::: DATA LISTING
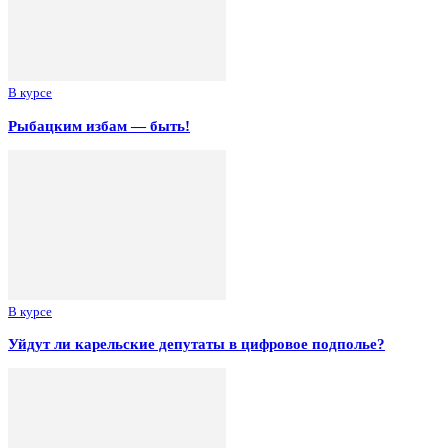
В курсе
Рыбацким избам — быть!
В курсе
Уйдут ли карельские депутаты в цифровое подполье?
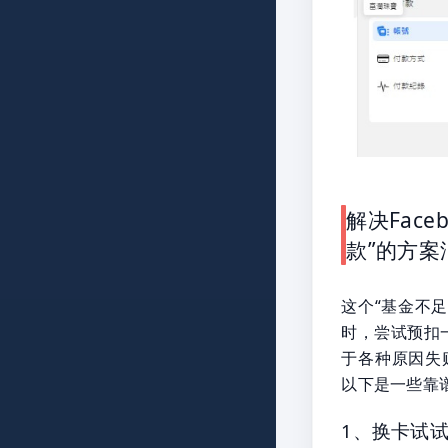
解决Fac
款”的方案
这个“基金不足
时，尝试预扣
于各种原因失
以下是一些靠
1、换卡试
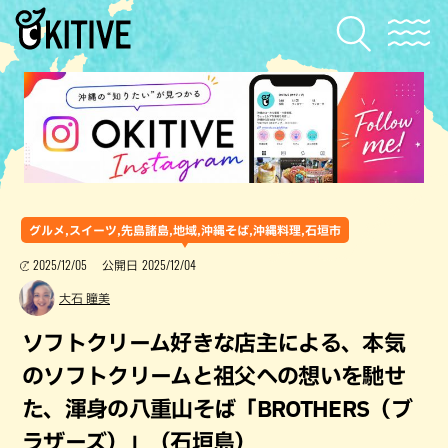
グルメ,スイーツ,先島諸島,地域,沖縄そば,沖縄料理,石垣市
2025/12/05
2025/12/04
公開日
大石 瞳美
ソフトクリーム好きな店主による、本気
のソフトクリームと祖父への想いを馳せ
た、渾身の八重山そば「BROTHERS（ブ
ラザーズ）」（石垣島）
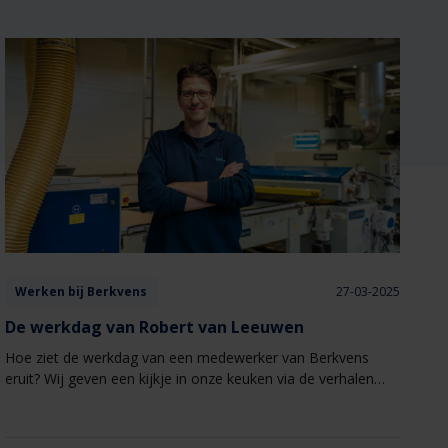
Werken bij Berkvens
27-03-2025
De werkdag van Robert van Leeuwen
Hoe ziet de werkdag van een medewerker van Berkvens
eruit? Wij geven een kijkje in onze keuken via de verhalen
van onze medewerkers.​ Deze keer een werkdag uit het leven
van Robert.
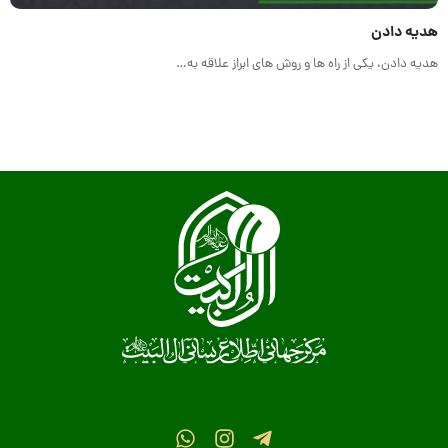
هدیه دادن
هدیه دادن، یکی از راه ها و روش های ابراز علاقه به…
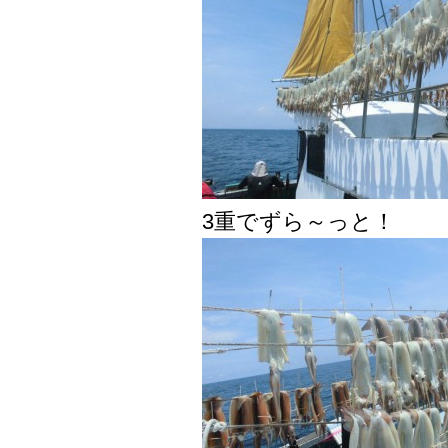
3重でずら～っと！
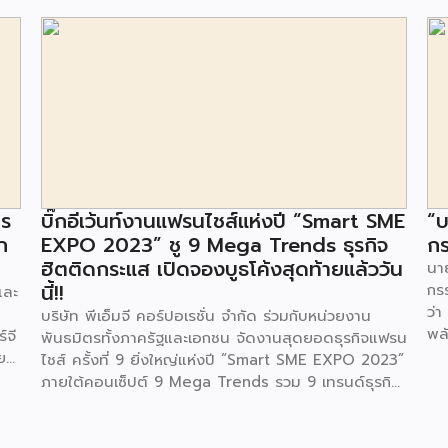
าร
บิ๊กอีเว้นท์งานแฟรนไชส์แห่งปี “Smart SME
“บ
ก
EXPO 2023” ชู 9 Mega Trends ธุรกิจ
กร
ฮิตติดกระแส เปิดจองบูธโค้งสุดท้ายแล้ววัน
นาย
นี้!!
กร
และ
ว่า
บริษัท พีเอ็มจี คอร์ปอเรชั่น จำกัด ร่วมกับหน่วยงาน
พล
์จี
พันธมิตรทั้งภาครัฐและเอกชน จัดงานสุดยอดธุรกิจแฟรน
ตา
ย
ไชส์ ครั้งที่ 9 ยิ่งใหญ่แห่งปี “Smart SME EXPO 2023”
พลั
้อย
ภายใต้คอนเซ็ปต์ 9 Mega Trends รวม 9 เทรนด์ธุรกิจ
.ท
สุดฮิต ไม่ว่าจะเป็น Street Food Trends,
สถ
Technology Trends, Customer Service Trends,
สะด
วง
::::::
> [REQUIREMENT]:
Each line above is to be transcribed exactly, though its pictures are not.

> [TASK RESULT]:
В курсе
Рыбацким избам — быть!
В курсе
Уйдут ли карельские депутаты в цифровое подполье?
解决Fac
款”的方案
这个“基金不足
时，尝试预扣
于各种原因失
以下是一些靠
1、换卡试
グルメ,スイーツ,先島諸島,地域,沖縄そば,沖縄料理,石垣市
2025/12/05
2025/12/04
公開日
大石 瞳美
ソフトクリーム好きな店主による、本気
のソフトクリームと祖父への想いを馳せ
た、渾身の八重山そば「BROTHERS（ブ
ラザーズ）」（石垣島）
Werken bij Berkvens
27-03-2025
De werkdag van Robert van Leeuwen
Hoe ziet de werkdag van een medewerker van Berkvens
eruit? Wij geven een kijkje in onze keuken via de verhalen
van onze medewerkers.​ Deze keer een werkdag uit het leven
van Robert.
هدیه دادن
هدیه دادن، یکی از راه ها و روش های ابراز علاقه به…
3重でずら～っと！
าร
บิ๊กอีเว้นท์งานแฟรนไชส์แห่งปี “Smart SME
“บ
ก
EXPO 2023” ชู 9 Mega Trends ธุรกิจ
กร
ฮิตติดกระแส เปิดจองบูธโค้งสุดท้ายแล้ววัน
นาย
นี้!!
กร
และ
ว่า
บริษัท พีเอ็มจี คอร์ปอเรชั่น จำกัด ร่วมกับหน่วยงาน
พล
์จี
พันธมิตรทั้งภาครัฐและเอกชน จัดงานสุดยอดธุรกิจแฟรน
ตา
ย
ไชส์ ครั้งที่ 9 ยิ่งใหญ่แห่งปี “Smart SME EXPO 2023”
พลั
้อย
ภายใต้คอนเซ็ปต์ 9 Mega Trends รวม 9 เทรนด์ธุรกิจ
.ท
สุดฮิต ไม่ว่าจะเป็น Street Food Trends,
สถ
Technology Trends, Customer Service Trends,
สะด
วง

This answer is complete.